WHAT YOU HAVE TO DO:
Copy out the stretch of items from the line containing "accel_x_list" through the line containing "How many slices are in this pie chart?", both included, word for word. Omit the pictures from your copy.
== == ==
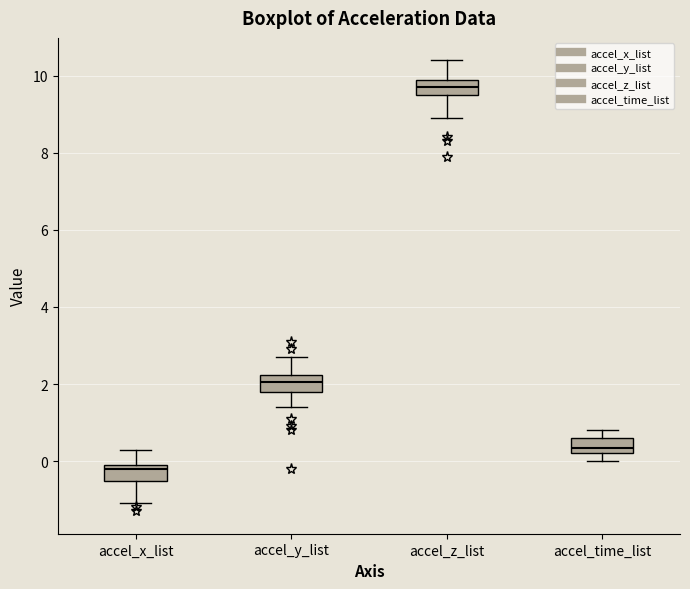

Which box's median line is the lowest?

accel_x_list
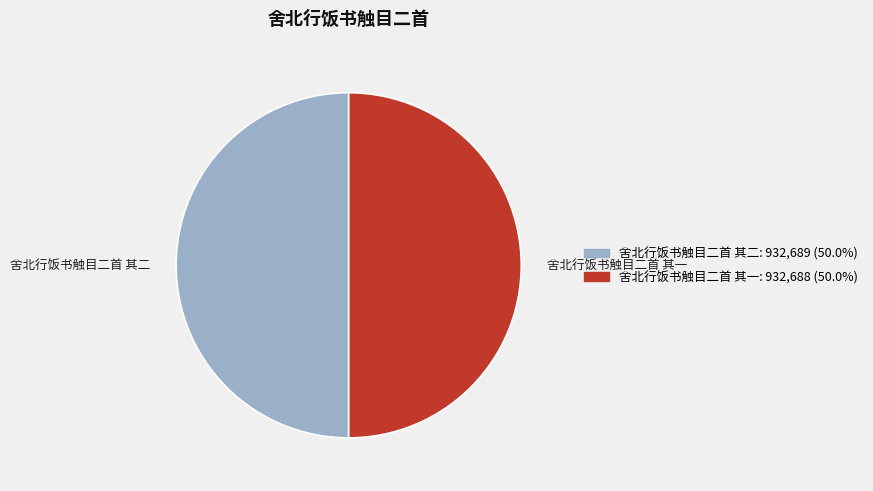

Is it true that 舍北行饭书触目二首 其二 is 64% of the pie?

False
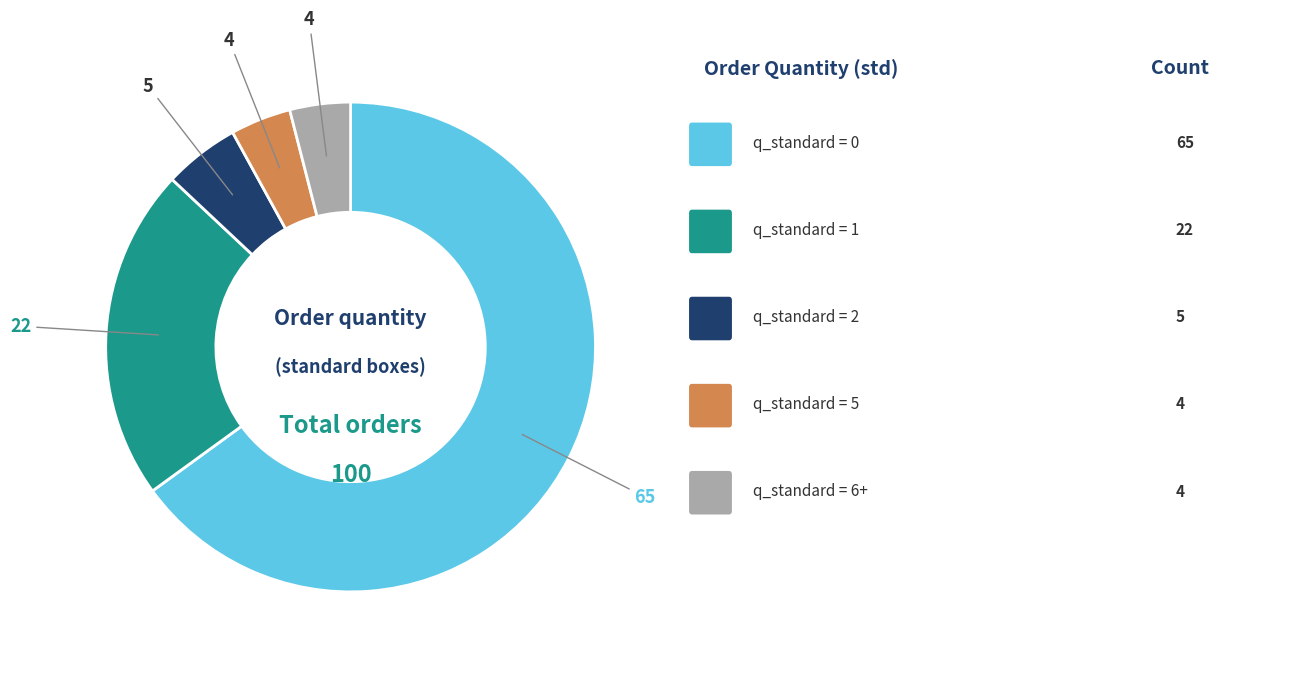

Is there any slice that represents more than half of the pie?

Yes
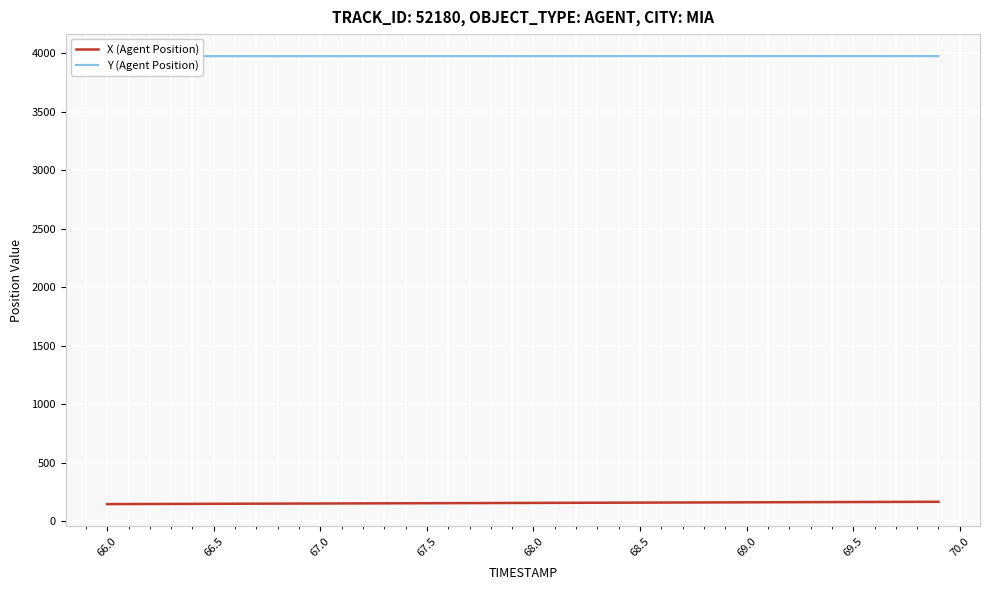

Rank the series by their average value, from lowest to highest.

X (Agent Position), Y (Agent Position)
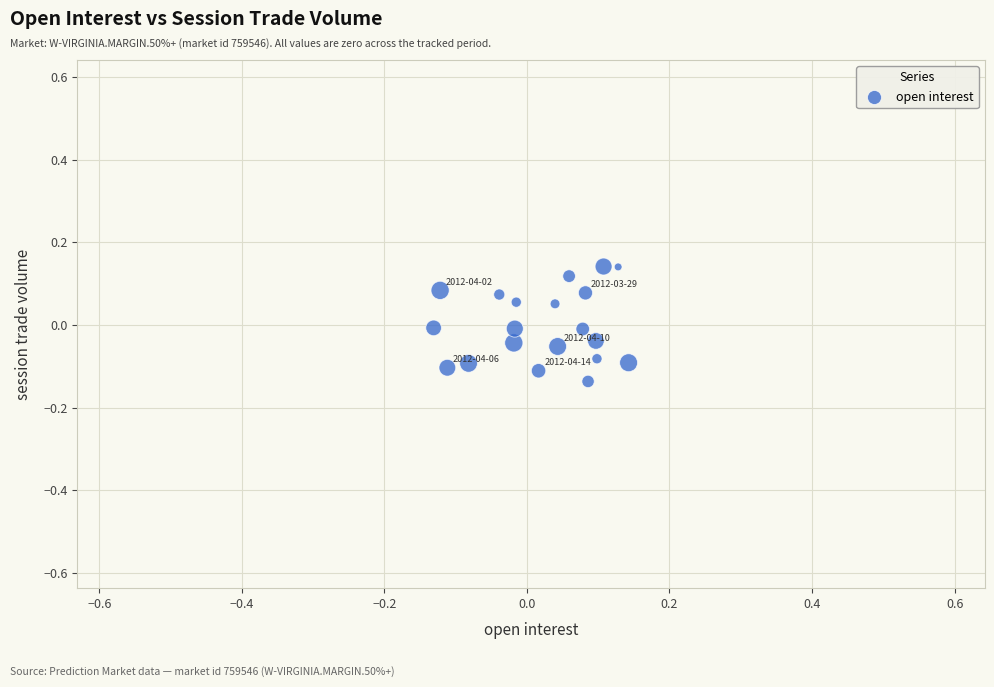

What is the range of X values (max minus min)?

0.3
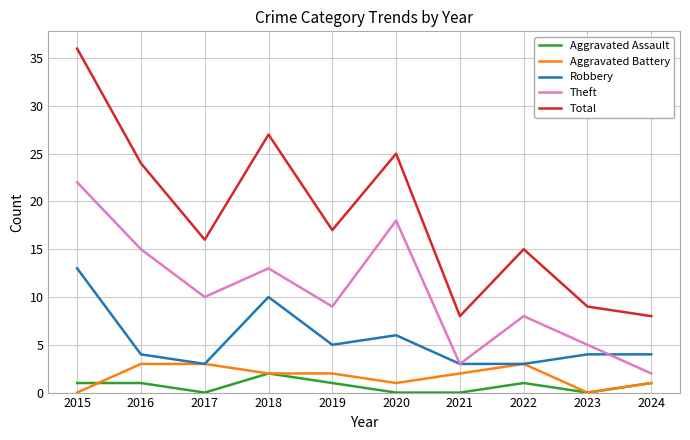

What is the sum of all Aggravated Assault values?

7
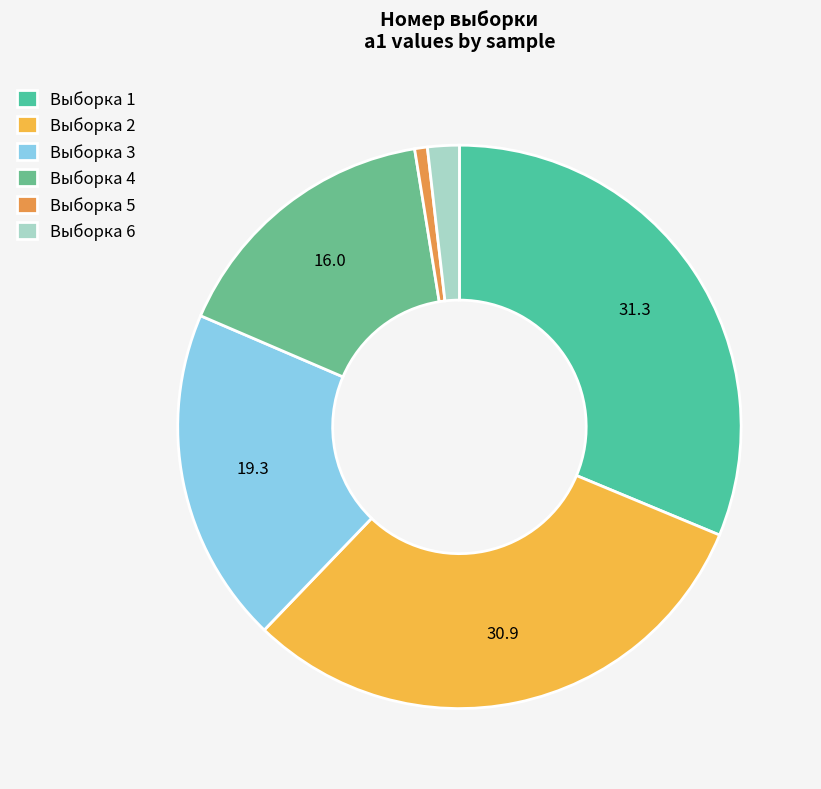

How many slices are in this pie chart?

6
== == ==
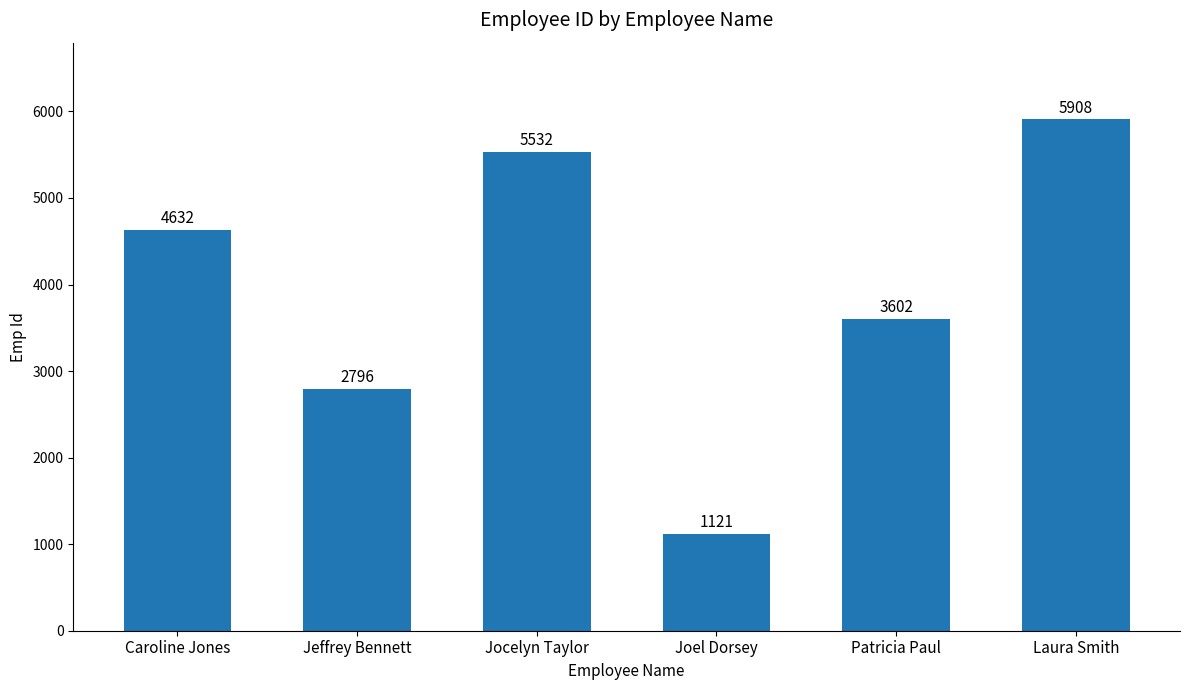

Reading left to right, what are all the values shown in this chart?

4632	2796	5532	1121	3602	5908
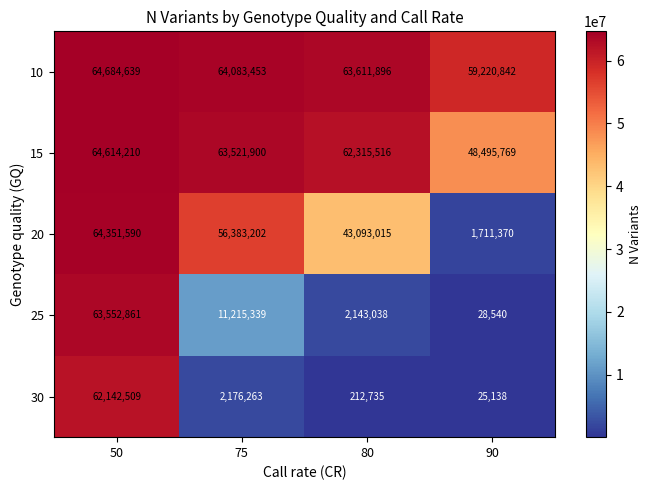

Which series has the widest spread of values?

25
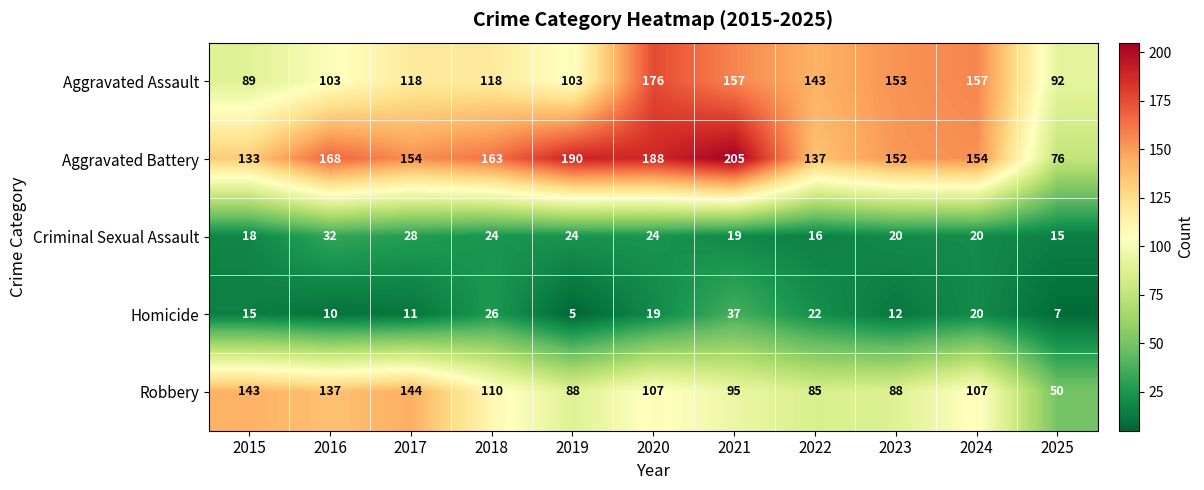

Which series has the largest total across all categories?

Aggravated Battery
== == ==
WRITTEN RESPONSE:
accel_x_list

Is it true that 舍北行饭书触目二首 其二 is 64% of the pie?

False

Is there any slice that represents more than half of the pie?

Yes

Rank the series by their average value, from lowest to highest.

X (Agent Position), Y (Agent Position)

What is the range of X values (max minus min)?

0.3

What is the sum of all Aggravated Assault values?

7

How many slices are in this pie chart?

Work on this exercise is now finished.